Given that we would be working in teams drawn across the whole faculty of science, Dr Nick Worsfold (from The University of Bedfordshire ) then provided some theory in 'Working in multidisciplinary groups'. Terms such as 'interdisciplinary',' multidisciplinary' and 'transdisciplinary' are bandied around a lot these days, especially in attempts to make grant proposals more attractive. But they don't all mean the same thing! 'Multidisciplinary' approaches have at least two different inputs, but these are purely additive and nothing new is gained. Dr Worsfold gave the example of having two scoops of ice cream, one chocolate and the other mint ( although perhaps you have your own preferences?). 'Interdisciplinary' approaches again have multiple inputs but these are combined in a way that adds something on top of these. In the ice cream analogy, this would involve combining different flavours with additional ingredients to make a knicker bicker glory. As for 'transdisciplinary' methods, these are more focused on a process that can make a completely new product. Hence, eggs, flour, sugar, milk become...a cake!
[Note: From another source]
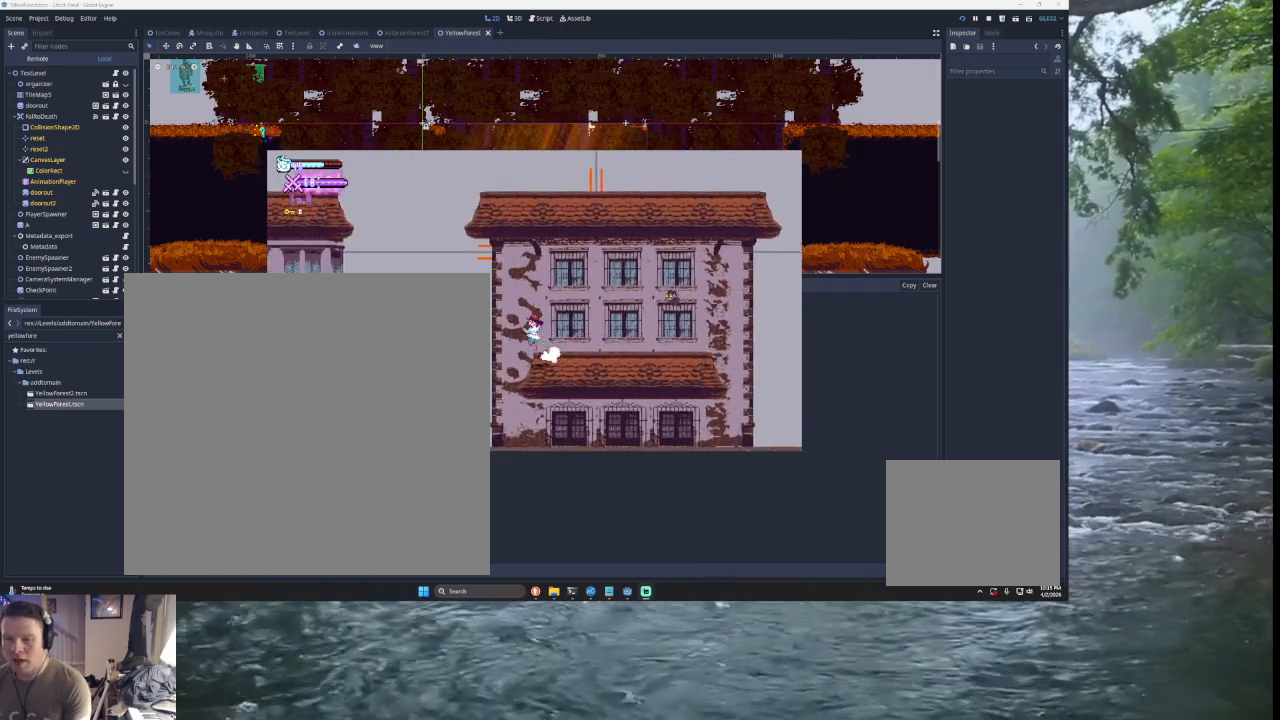
{"buttons": ["TRIANGLE"], "left_stick": "right", "right_stick": "center", "events": [[300, "TRIANGLE", "up"], [367, "TRIANGLE", "down"], [367, "left_stick", "center"], [467, "left_stick", "right"]]}
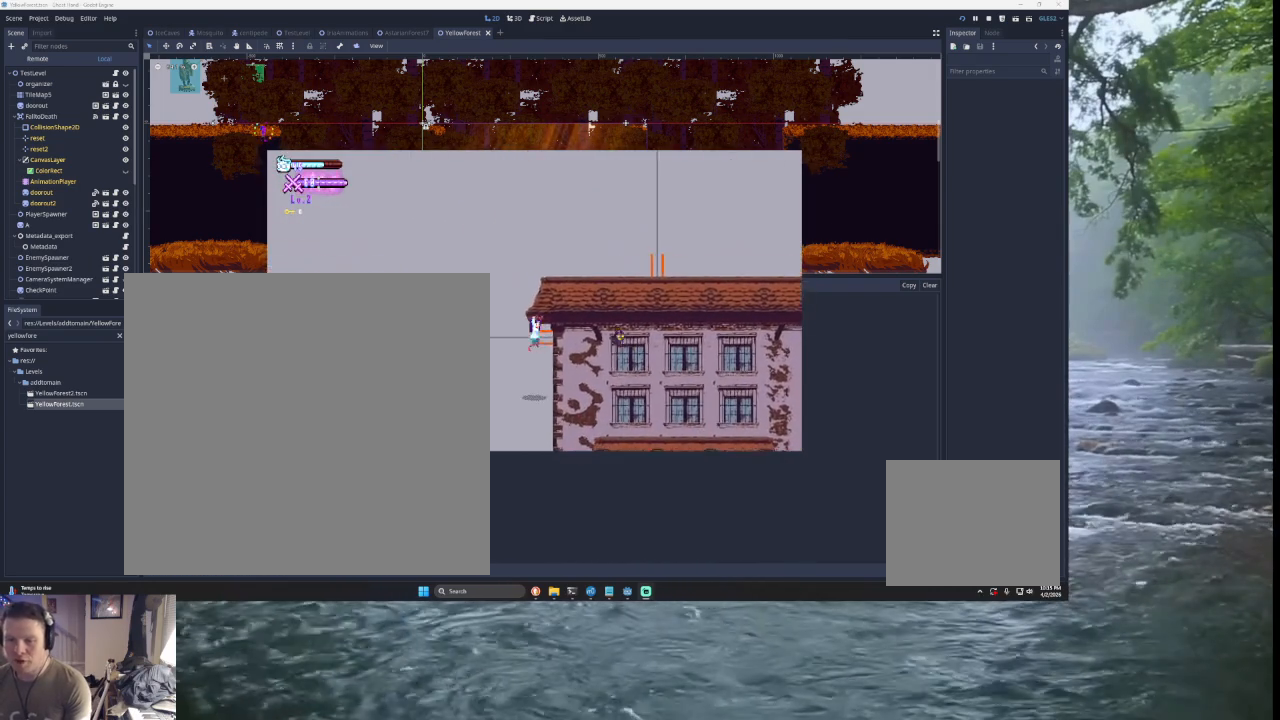
{"buttons": [], "left_stick": "right", "right_stick": "center", "events": [[267, "TRIANGLE", "up"]]}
Which is all very well and philosophical but why do we NEED multidisciplinarity? Quite simply, to solve real world problems. Dr Worsford argued that disciplines are not so very different if they approach problems in a similar way but working together allows new perspectives to be be brought together on complex issues. This is vital for comprehensive services, such as healthcare, which require the whole package to be considered, rather than individual strands, in order for any solution to be successful.
But working together requires a 'common language'. What a mathematician would describe with an equation, a biologist would prefer to see in a graph. As for politicians, very often the message is conveyed by words alone! Hence, the role of POST notes in translating primary research into terms that can be digested by the masses. Even when scientists can communicate successfully with public representatives, however, the result is not always what we, as researchers, would prefer. 'It is perfectly legitimate for elected policy members, representing their constituencies, to look at all the scientific evidence and ignore it' Dr Worsford argued. 'This is part of democracy. I would be really worried if the House of Commons was full of scientists - good science is only one part of the debate'.
That may be so, but weighing up the scientific evidence is quite enough for me to be getting on with in the meantime! After a quick brainstorming session in our teams, juggling diaries to squeeze in the next meeting and rapidly exchanging email addresses, we then departed back to our very real worlds of individual research. From the lofty palaces of Westminster, back to my growth cabinet to top up my Arabidopsis seedlings with enough water for the weekend. It's been a busy week!